## TASK PROMPT
A complete answer lists every line of the entries below where the string "APERTURE" appears.

## INPUT MATERIAL
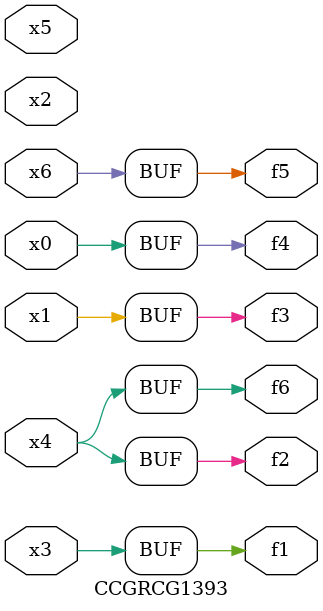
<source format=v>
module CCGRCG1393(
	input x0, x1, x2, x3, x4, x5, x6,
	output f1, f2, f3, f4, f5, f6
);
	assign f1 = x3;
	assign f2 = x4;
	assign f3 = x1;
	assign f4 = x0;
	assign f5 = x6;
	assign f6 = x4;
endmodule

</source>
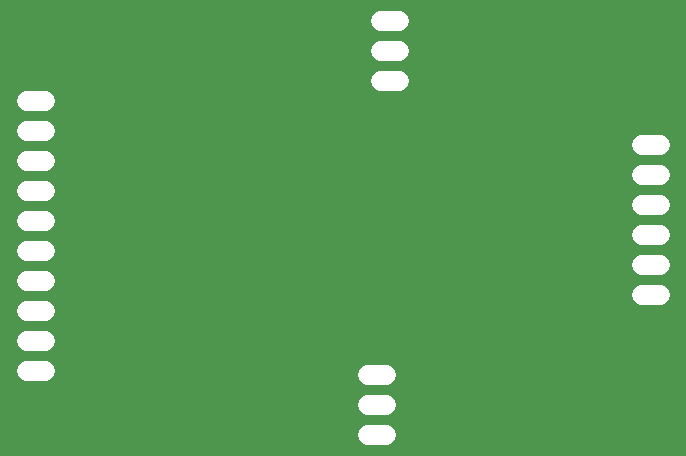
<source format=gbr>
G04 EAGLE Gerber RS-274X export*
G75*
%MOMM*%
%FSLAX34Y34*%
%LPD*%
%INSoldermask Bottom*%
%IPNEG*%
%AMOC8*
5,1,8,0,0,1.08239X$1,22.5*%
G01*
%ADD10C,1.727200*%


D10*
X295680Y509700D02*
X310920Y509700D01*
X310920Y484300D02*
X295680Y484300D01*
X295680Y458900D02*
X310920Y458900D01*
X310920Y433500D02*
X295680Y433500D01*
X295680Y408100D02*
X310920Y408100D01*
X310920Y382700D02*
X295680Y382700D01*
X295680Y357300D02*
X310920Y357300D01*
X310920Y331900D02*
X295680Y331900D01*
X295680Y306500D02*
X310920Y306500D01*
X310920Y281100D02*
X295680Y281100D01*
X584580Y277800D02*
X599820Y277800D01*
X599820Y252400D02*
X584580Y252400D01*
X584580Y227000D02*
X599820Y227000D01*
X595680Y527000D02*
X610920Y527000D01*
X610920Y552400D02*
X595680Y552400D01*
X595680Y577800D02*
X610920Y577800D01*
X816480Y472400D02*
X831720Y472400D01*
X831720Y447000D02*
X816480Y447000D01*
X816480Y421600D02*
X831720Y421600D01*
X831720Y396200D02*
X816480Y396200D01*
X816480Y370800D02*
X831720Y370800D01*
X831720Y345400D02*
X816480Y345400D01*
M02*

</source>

==

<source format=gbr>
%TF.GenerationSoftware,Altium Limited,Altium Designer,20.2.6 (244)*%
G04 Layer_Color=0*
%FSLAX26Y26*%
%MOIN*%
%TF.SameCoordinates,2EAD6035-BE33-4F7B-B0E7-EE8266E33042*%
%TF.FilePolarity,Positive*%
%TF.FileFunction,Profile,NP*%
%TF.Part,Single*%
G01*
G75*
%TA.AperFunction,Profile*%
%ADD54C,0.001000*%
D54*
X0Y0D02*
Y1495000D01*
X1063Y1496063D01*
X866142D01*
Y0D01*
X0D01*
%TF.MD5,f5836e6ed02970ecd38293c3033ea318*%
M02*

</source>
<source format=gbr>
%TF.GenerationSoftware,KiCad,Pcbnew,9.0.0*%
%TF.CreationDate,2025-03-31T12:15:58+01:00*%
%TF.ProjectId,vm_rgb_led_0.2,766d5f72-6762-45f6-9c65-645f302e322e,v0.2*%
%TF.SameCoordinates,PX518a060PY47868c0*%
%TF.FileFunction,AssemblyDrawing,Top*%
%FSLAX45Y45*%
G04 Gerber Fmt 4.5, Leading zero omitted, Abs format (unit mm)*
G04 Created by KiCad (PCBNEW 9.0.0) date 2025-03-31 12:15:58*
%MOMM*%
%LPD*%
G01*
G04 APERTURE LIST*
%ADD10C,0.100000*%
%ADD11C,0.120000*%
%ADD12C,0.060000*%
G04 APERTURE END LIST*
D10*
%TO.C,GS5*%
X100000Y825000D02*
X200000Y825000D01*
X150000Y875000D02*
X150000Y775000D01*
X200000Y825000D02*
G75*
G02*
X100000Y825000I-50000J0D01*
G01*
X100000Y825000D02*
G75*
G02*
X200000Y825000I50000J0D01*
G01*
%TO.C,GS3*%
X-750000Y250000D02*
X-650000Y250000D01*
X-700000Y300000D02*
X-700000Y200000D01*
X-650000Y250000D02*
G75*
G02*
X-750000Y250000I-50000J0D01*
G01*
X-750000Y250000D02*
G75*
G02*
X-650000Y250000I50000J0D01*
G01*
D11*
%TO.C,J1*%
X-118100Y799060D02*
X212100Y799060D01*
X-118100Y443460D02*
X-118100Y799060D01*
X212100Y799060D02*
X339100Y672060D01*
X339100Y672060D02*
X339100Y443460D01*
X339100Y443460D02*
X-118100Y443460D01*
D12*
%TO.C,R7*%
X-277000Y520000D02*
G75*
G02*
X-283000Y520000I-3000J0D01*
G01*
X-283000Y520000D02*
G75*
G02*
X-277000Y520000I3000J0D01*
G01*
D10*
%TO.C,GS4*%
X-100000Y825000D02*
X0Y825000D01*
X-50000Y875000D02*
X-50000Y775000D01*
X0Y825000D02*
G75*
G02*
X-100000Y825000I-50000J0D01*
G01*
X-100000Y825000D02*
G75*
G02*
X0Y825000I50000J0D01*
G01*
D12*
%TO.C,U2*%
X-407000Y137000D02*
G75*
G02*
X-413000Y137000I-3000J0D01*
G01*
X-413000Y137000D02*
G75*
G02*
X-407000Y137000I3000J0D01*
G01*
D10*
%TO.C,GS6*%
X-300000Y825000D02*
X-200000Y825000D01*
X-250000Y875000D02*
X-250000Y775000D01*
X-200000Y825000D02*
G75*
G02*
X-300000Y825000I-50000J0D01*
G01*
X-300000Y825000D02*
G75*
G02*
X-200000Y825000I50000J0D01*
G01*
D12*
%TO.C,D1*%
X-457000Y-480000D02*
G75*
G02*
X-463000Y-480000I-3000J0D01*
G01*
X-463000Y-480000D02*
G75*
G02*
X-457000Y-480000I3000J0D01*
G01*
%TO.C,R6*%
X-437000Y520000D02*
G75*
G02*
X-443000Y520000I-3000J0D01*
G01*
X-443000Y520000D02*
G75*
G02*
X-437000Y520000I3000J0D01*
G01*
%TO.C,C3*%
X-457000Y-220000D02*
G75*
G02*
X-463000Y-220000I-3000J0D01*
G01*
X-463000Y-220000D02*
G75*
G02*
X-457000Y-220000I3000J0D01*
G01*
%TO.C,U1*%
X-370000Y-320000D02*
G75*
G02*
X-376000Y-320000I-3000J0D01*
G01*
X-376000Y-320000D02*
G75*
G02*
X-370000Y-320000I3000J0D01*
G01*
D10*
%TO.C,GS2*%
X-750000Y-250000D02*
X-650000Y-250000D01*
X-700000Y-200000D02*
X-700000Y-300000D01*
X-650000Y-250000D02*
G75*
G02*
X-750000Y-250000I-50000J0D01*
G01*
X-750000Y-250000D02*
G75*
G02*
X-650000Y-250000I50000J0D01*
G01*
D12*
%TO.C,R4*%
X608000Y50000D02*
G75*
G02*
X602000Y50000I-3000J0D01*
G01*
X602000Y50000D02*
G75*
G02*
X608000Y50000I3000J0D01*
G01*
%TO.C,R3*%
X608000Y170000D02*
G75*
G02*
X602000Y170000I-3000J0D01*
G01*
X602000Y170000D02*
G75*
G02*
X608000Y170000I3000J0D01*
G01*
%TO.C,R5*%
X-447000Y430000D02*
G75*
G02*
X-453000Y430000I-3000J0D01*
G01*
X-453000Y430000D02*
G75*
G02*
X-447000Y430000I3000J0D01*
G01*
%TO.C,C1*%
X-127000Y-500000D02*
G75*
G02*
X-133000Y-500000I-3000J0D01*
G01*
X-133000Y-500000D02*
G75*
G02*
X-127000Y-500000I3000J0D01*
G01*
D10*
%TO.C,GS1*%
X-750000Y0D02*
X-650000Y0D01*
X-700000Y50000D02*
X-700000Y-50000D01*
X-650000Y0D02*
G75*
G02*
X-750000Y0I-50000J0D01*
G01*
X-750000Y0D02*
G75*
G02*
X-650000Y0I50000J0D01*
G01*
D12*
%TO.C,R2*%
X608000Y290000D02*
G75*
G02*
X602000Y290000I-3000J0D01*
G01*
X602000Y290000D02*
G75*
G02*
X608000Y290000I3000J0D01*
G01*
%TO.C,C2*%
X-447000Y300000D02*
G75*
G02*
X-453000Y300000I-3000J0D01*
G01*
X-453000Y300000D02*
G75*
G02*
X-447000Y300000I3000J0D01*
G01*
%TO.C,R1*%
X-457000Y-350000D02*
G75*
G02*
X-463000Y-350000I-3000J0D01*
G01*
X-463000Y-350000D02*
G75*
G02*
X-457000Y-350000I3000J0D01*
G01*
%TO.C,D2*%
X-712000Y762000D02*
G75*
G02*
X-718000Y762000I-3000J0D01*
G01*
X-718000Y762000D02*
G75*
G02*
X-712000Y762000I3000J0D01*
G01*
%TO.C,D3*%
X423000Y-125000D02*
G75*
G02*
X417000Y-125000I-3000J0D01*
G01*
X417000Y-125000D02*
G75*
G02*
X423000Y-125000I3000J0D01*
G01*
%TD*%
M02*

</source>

## EXERCISE RESPONSE
G04 APERTURE LIST*
G04 APERTURE END LIST*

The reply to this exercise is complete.